Opposing Bill C-31 on Regugee Rights Day April 4 2012 – MEDIA RELEASE


April 4th is Refugee Rights Day in Canada—marking the day the Supreme Court recognized the rights of refugees to fair hearings, and other Charter rights ensured to Canadians. Bill C-31, currently before parliament, threatens these rights.

Rainbow Refugee is deeply concerned that Bill C-31 undermines the chances for LGBT refugee claimants to receive a fair decision. Canada was among the first countries to grant refugee protection to people facing persecution because of their sexual orientation or gender identity. Twenty-one countries now do so. This protection is vital in a world where lesbian gay bi trans people face criminal sanctions in no fewer than 76 countries, and the death penalty in at least five.

If Bill C-31 passes, the Minister of Citizenship and Immigration, Jason Kenney will be able to create a list of “designated” countries, presumed safe. People from these designated countries will not have the right of appeal. In a brief to parliamentarians, Rainbow Refugee states, “A “safe” country list cannot accommodate the current state complexity and flux in persecution and protection of lesbian gay gi trans (LGBT) people. Extreme forms of homophobic and transphobic violence often co-exist with constitutional protection for LGBT people on paper, particularly in newer democracies. South Africa recognizes same-sex marriage. Yet, human rights organizations there report ten cases a week in which lesbians have been targeted for “corrective rape” and police have done nothing to investigate.”   As Rainbow Refugee founder Chris Morrissey argues “It is precisely when country conditions appear safe on paper that LGBT refugee decisions are most complex, and the safety net of an appeal is most critical.”

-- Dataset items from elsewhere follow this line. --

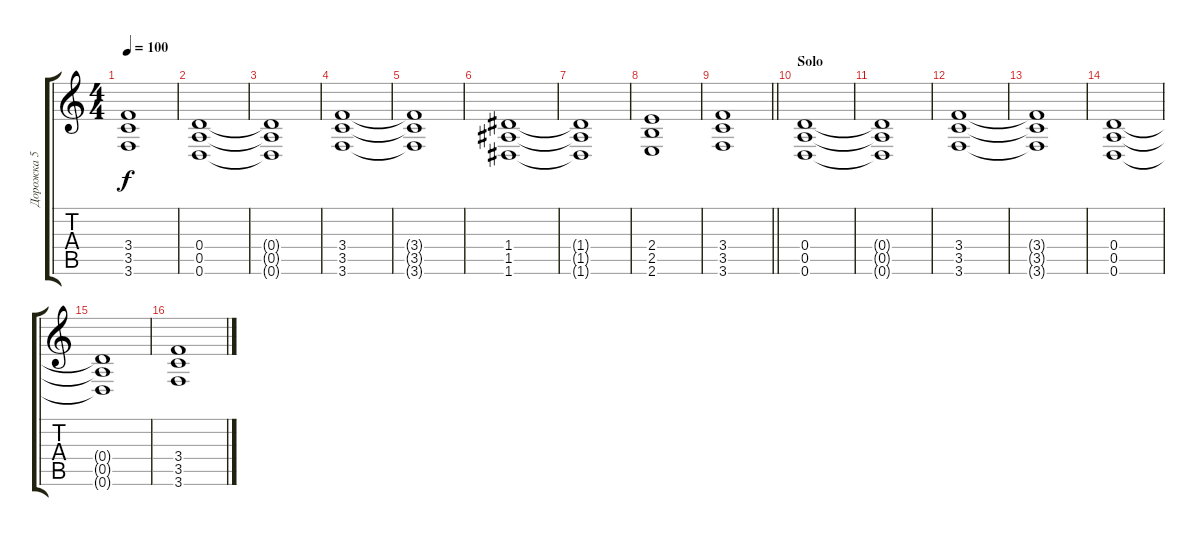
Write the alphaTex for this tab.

\track ("Дорожка 5" "Дорожка 5") {instrument distortionguitar}
\staff {score tabs}
\tuning (E4 B3 G3 D3 A2 D2) {hide}
\ts (4 4)
\tempo 100
\clef g2
\ks c
(3.4{t} 3.5{t} 3.6{t}).1{dy f} |
(0.4 0.5 0.6).1 |
(0.4{t} 0.5{t} 0.6{t}).1 |
(3.4 3.5 3.6).1 |
(3.4{t} 3.5{t} 3.6{t}).1 |
(1.4 1.5 1.6).1 |
(1.4{t} 1.5{t} 1.6{t}).1 |
(2.4 2.5 2.6).1 |
\barLineRight lightlight
(3.4 3.5 3.6).1 |
\section ("" "Solo")
(0.4 0.5 0.6).1 |
(0.4{t} 0.5{t} 0.6{t}).1 |
(3.4 3.5 3.6).1 |
(3.4{t} 3.5{t} 3.6{t}).1 |
(0.4 0.5 0.6).1 |
(0.4{t} 0.5{t} 0.6{t}).1 |
(3.4 3.5 3.6).1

Research on LGBT refugee settlement conducted by Dr. Sharalyn Jordan, Assistant Professor of Counselling Psychology at Simon Fraser University, and an active member of Rainbow Refugee, suggests that the expedited timelines proposed in Bill C-31 may undermine the ability of LGBT claimants to present their case. Jordan points out “LGBT refugees have left countries where they have been under surveillance, arrested, imprisoned, extorted, assaulted, and for some, tortured, because of their sexuality or gender identity. Survival has required remaining hidden and vigilant.  These survival tactics do not disappear on arrival. Shame related to stigma, and the impacts of sexual trauma can interfere with claimants’ ability to give a clear, coherent account.” Proving a sexual orientation or gender identity that they have struggled to keep secret is challenging for LGBT claimants. Rainbow Refugee remarks that refugee claimants have been sent back to harm because they have been unable to prove their identity, or demonstrate that the harms they face constitute persecution. Bill C-31 shortens the time refugee claimants have to prepare a written claim from 28 days, to 15 days.  Hearings will be scheduled only 30 days later for people from designated countries, and 45 days later for others.  The expedited time-frame proposed in the background to C-31 will not give LGBT claimants a fair chance to obtain competent legal counsel, prepare themselves, or their evidence. Rainbow Refugee fears that many LGBT claimants will be inadequately prepared for hearings, resulting in poor decisions and unfair rejections.

Humanitarian and Compassionate consideration is an important means of protecting people who are in danger, but whose circumstances may not meet the criteria for Convention Refugee protection.  This is the case for people fleeing homophobic or transphobic violence in countries where protection for LGBT persons is uneven and hard to access. However, Bill C-31 eliminates this safety net by placing a 12 month Ban on applications for permanent residence on humanitarian and compassionate (H&C) grounds and Pre-Removal Risk Assessment for refugee claimants who receive a negative decision.